==== EXERCISE DATA

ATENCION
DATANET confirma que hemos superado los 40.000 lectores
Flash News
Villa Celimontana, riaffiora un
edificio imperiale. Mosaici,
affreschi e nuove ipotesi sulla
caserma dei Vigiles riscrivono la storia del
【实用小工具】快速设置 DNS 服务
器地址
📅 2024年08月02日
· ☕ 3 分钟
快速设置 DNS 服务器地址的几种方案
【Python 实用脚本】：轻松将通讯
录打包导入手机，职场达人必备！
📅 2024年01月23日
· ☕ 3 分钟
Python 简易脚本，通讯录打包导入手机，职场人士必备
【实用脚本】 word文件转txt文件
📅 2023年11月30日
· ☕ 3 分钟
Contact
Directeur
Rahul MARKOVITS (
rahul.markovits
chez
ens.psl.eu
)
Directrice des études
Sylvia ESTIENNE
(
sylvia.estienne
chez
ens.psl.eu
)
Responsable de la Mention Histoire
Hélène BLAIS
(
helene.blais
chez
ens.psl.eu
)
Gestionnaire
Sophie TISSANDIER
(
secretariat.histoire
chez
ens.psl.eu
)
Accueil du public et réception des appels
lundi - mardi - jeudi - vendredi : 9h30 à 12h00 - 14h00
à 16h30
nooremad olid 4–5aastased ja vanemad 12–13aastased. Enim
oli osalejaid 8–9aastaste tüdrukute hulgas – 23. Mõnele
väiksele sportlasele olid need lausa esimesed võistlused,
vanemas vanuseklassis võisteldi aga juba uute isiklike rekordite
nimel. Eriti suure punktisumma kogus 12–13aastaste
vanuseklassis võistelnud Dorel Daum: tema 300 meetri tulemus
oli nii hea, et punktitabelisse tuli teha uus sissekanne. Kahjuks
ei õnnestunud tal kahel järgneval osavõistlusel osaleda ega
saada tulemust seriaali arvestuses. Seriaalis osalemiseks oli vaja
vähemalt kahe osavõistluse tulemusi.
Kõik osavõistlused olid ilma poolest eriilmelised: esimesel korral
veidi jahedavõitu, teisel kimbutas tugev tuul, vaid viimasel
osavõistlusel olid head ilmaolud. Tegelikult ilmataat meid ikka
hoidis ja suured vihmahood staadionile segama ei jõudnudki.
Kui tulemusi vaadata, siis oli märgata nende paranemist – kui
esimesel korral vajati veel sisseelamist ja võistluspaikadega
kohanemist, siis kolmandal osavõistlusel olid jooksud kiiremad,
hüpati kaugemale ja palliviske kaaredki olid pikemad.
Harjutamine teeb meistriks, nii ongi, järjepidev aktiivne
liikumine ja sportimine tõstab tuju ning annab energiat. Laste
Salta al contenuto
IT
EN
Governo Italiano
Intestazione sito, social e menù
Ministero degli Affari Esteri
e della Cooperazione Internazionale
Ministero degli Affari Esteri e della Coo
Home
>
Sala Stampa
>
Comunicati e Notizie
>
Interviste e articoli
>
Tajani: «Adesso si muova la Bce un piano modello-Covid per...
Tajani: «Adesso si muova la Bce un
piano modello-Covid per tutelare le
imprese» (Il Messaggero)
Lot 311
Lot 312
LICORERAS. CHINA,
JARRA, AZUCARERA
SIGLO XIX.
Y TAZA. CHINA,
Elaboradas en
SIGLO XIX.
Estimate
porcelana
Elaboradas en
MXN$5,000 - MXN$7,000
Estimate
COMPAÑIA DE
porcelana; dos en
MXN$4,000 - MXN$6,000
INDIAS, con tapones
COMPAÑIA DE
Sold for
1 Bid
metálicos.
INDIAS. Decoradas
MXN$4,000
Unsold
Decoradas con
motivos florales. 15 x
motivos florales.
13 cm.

========
==== EXERCISE DATA

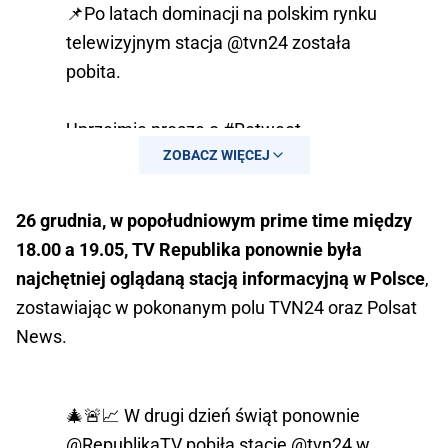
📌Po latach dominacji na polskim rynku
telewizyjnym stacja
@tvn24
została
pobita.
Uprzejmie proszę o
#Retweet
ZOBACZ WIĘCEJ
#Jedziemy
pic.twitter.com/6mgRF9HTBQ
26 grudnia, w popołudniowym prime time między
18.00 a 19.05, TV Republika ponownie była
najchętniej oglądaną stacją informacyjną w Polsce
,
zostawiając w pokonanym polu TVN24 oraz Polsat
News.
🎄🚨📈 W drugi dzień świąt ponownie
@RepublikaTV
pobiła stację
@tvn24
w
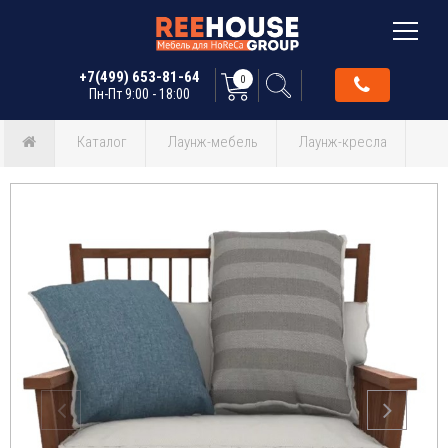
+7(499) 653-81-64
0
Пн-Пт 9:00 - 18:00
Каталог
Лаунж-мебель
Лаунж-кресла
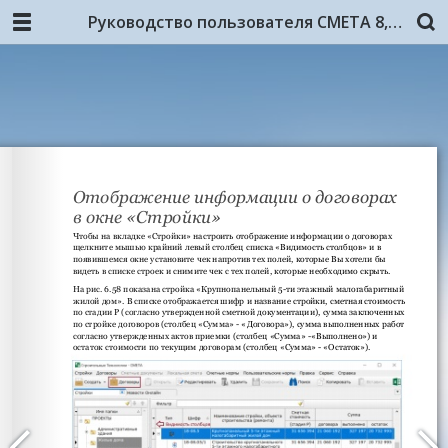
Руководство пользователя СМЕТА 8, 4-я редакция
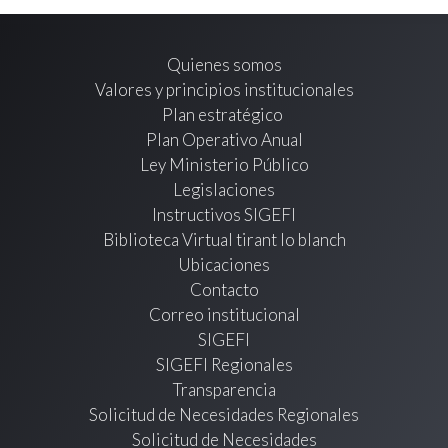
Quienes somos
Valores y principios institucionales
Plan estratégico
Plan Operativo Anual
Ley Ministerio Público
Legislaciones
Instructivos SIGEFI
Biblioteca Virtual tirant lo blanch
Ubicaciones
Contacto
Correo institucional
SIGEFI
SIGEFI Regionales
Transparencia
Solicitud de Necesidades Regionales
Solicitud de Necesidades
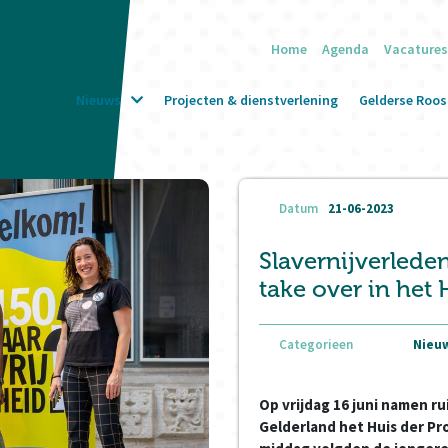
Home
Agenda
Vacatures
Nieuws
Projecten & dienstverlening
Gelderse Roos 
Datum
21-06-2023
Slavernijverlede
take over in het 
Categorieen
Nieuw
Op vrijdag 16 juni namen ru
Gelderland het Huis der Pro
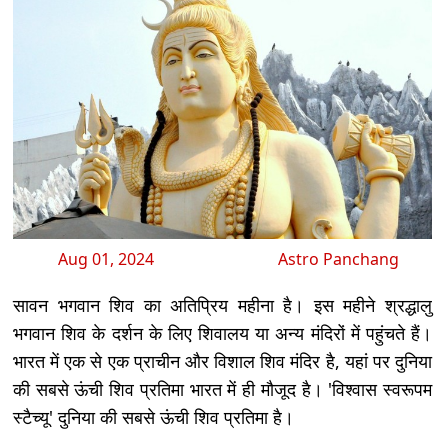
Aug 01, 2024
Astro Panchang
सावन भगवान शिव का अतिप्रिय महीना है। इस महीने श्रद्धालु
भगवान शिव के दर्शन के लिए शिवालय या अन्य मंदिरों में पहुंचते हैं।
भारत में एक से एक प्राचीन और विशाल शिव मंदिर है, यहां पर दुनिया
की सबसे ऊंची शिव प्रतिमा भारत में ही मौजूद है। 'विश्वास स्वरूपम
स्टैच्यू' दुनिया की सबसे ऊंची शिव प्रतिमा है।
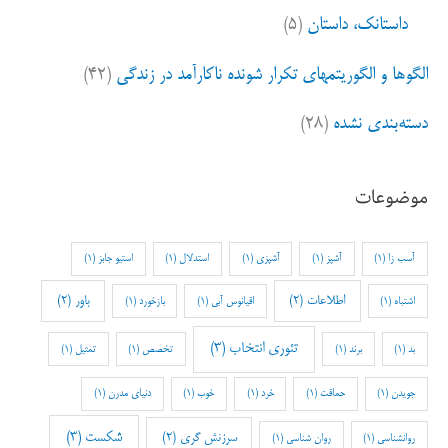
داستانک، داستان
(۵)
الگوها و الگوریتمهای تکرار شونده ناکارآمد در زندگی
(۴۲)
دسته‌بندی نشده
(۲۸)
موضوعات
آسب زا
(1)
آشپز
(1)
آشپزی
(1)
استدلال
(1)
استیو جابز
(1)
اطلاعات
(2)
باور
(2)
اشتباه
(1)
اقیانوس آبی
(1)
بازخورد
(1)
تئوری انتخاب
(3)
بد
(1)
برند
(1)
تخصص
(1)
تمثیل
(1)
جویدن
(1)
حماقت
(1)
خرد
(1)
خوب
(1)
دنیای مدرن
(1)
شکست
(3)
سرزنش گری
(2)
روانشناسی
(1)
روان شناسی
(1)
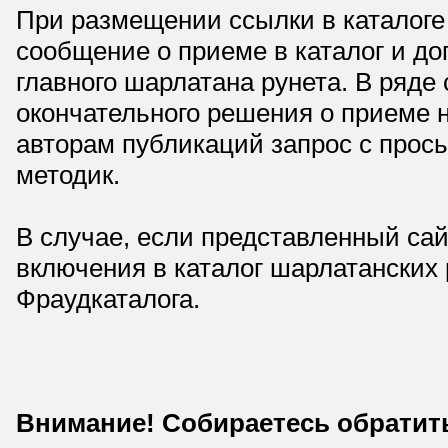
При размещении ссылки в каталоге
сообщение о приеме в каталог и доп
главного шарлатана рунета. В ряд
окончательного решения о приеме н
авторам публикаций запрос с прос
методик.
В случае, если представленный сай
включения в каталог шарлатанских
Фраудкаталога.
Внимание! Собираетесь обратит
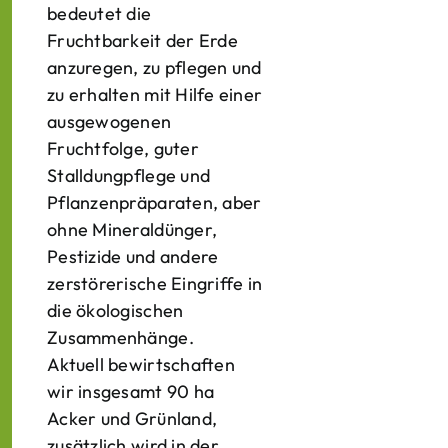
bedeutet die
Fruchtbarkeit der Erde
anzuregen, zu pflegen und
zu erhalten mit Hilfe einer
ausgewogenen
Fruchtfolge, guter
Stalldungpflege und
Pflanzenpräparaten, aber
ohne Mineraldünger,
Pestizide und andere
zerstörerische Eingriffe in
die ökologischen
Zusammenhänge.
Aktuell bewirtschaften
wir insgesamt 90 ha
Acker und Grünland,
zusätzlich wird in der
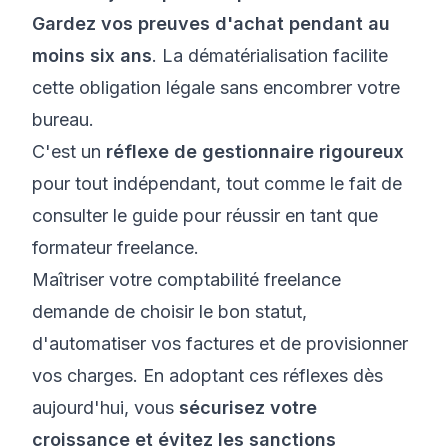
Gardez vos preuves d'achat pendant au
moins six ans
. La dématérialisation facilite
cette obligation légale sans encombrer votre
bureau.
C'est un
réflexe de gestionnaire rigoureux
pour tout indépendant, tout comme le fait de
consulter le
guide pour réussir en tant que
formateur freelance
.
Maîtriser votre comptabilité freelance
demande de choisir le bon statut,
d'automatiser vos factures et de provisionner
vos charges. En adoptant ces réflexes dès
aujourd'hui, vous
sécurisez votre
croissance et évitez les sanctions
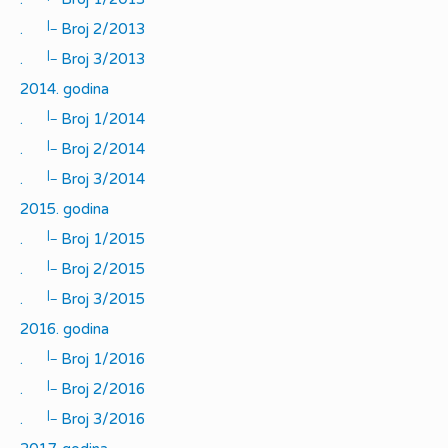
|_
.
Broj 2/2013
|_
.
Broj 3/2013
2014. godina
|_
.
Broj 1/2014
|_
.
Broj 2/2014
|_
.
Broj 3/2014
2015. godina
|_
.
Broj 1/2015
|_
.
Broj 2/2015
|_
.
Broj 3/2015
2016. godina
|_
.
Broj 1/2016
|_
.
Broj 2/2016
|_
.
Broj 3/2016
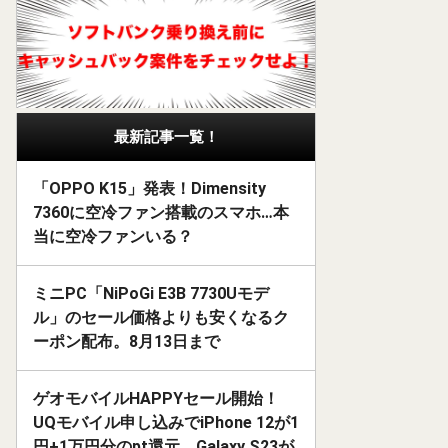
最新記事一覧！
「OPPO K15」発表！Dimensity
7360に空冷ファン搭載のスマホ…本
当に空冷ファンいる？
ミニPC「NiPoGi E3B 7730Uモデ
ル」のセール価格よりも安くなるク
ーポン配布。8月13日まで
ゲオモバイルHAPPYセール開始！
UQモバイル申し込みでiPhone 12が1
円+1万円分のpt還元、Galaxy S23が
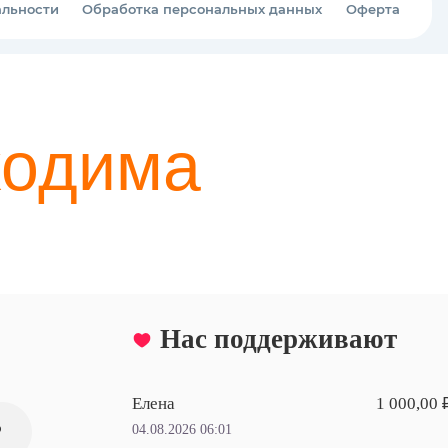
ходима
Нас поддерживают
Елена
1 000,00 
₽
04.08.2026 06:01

========
==== EXERCISE DATA

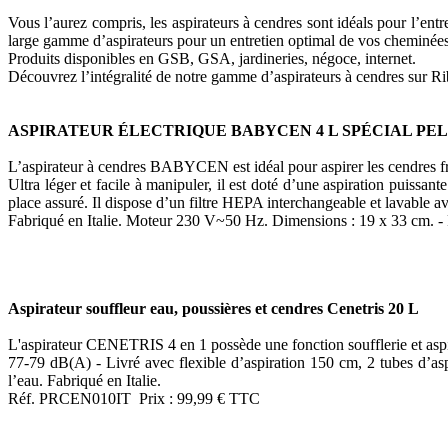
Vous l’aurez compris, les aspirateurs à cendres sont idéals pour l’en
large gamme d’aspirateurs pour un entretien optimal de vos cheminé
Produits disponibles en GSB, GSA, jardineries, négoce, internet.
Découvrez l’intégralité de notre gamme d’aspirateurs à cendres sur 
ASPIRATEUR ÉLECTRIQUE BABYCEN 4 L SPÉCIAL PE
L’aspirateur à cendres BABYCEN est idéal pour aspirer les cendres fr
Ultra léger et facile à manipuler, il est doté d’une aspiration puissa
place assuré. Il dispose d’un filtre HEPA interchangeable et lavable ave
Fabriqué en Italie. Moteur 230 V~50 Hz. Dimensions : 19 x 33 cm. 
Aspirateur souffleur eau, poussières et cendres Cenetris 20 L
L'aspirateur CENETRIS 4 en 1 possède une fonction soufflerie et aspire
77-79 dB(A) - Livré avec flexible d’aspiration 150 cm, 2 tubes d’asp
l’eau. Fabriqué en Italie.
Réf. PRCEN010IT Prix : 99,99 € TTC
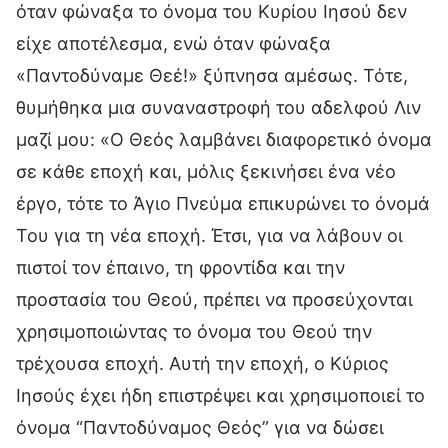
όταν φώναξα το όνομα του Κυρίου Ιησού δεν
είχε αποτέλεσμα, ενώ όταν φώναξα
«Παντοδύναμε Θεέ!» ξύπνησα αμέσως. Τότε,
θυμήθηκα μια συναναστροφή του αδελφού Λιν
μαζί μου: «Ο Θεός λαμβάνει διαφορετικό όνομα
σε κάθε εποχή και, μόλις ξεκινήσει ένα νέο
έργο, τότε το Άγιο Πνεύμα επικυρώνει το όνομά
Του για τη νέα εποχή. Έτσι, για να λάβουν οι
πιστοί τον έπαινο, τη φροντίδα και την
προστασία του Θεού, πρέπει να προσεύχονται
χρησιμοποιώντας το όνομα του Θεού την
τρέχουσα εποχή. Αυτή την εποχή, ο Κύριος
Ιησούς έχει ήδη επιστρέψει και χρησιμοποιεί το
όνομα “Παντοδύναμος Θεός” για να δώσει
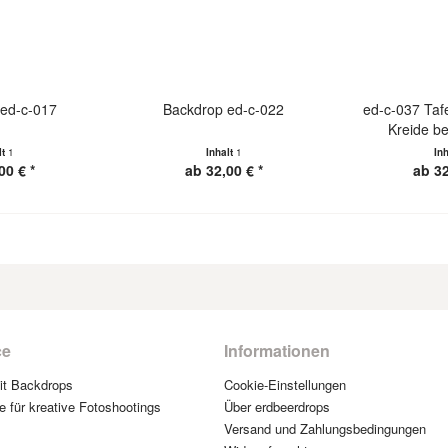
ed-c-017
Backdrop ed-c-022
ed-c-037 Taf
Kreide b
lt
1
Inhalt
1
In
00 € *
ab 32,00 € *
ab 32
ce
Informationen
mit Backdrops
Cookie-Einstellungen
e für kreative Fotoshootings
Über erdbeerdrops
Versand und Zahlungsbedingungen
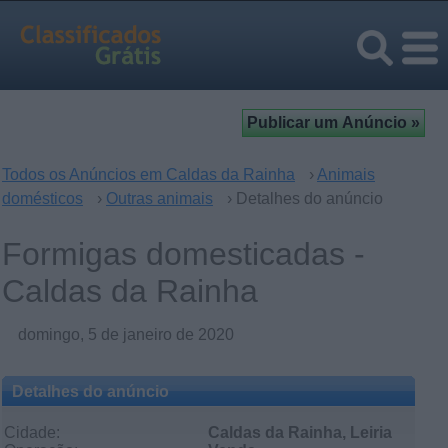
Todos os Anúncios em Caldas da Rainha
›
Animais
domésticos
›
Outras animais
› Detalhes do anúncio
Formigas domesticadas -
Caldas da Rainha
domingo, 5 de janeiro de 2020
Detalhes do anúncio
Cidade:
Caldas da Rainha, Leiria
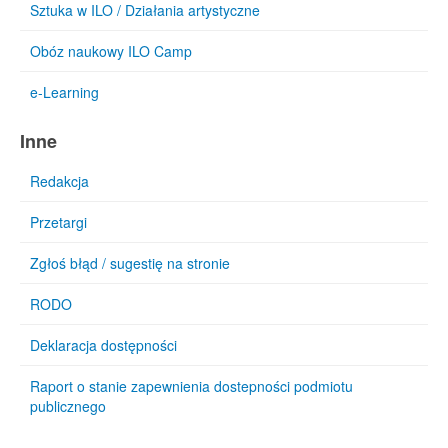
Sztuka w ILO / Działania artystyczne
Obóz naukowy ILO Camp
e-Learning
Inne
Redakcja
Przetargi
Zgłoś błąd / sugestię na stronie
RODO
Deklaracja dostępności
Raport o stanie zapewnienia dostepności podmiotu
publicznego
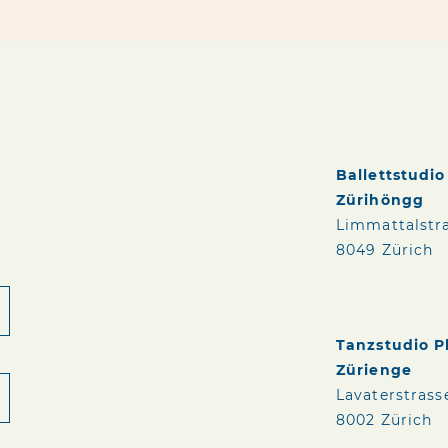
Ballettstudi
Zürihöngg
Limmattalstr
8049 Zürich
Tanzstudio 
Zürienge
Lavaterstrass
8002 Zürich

========

**TASK STATEMENT**
Copy the lines of the data above exactly as written, beginning with the line containing "Sophie TISSANDIER" and ending with the line containing "veidi jahedavõitu, teisel", and leave out all other lines.

**ANSWER TO THIS PROBLEM**
Sophie TISSANDIER
(
secretariat.histoire
chez
ens.psl.eu
)
Accueil du public et réception des appels
lundi - mardi - jeudi - vendredi : 9h30 à 12h00 - 14h00
à 16h30
nooremad olid 4–5aastased ja vanemad 12–13aastased. Enim
oli osalejaid 8–9aastaste tüdrukute hulgas – 23. Mõnele
väiksele sportlasele olid need lausa esimesed võistlused,
vanemas vanuseklassis võisteldi aga juba uute isiklike rekordite
nimel. Eriti suure punktisumma kogus 12–13aastaste
vanuseklassis võistelnud Dorel Daum: tema 300 meetri tulemus
oli nii hea, et punktitabelisse tuli teha uus sissekanne. Kahjuks
ei õnnestunud tal kahel järgneval osavõistlusel osaleda ega
saada tulemust seriaali arvestuses. Seriaalis osalemiseks oli vaja
vähemalt kahe osavõistluse tulemusi.
Kõik osavõistlused olid ilma poolest eriilmelised: esimesel korral
veidi jahedavõitu, teisel kimbutas tugev tuul, vaid viimasel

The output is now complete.